# PASSAGE FOR REVIEW
<<<<

# Miami/Broward Schutzhund



## Rainer (Feb 15, 2012)

Hello! Just wondering if anyone in the South Florida area has any experience with either the Broward Schutzhund Club or the South Florida Schutzhund Club? 

I want to get Rainer more involved with tracking and more advanced obedience. We train with a small local club here, but would like to try expand our experience (if that makes sense? lol) I would like to see him more involved in protection, but Rai isn't too into it at this moment so it is not a main concern. :help:

Also, any suggestions for other clubs/trainers would be appreciated! I live in the West Palm area for a point of reference.

Thank you in advance for any help everyone may provide.


----------



## T U N D R A (Oct 7, 2014)

*Schutzhund Clubs ~ South FL*

I'd like to know as well.. I'm also in Palm Beach county, yet find myself more and more in Broward with my other half working there so much.. so I am wondering if you joined a club and if so, where..? Do you like it..? Do tell, as I am thinking of going to Miami's Schtzhnd club to check it out.. Broward co club wants you to pay $90 just to "try it out" for 3 months.. Id rather come a few times, and see first.. which Miami lets you do, no pressure to join. I like the latter approach best. Anyway, LMK if you would, about your experience(s) since you posted 2012 and its now 2014..

>>>>

# INSTRUCTIONS FOR THE TASK
In the Schutzhund club thread, how much does the Broward club charge to try it out for 3 months? Rely solely on the Schutzhund club thread above.

# DATASET CONTENT

<<<<

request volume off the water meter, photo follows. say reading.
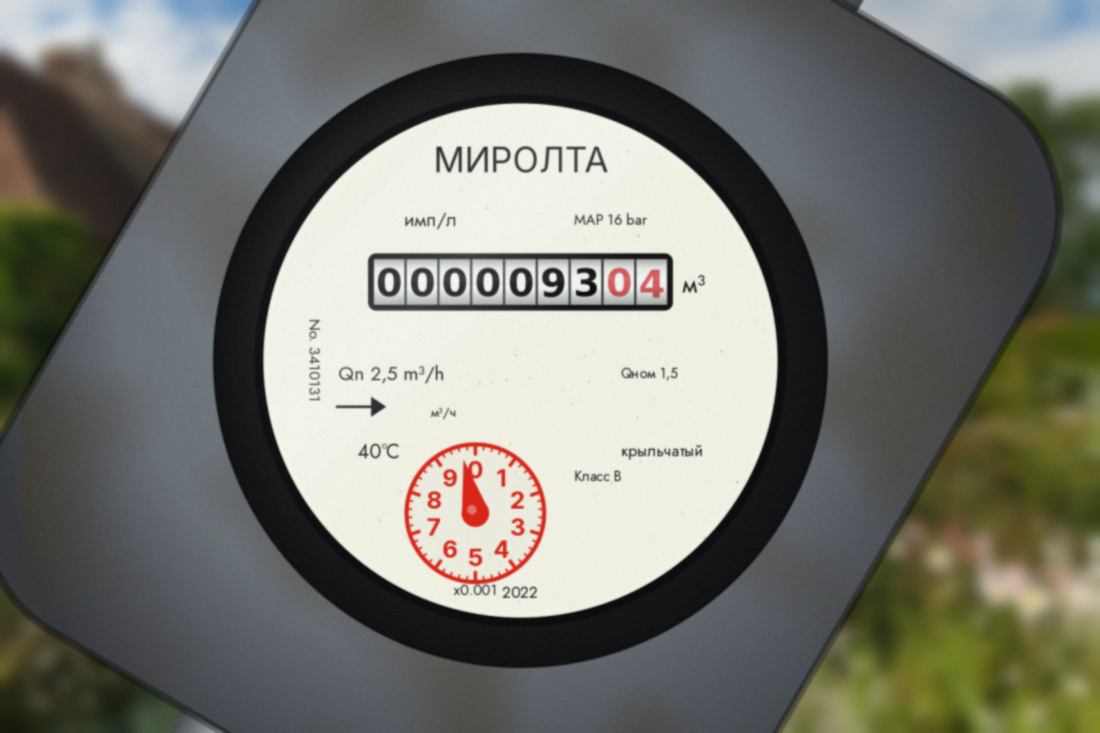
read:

>>>>

# TASK RESPONSE
$90.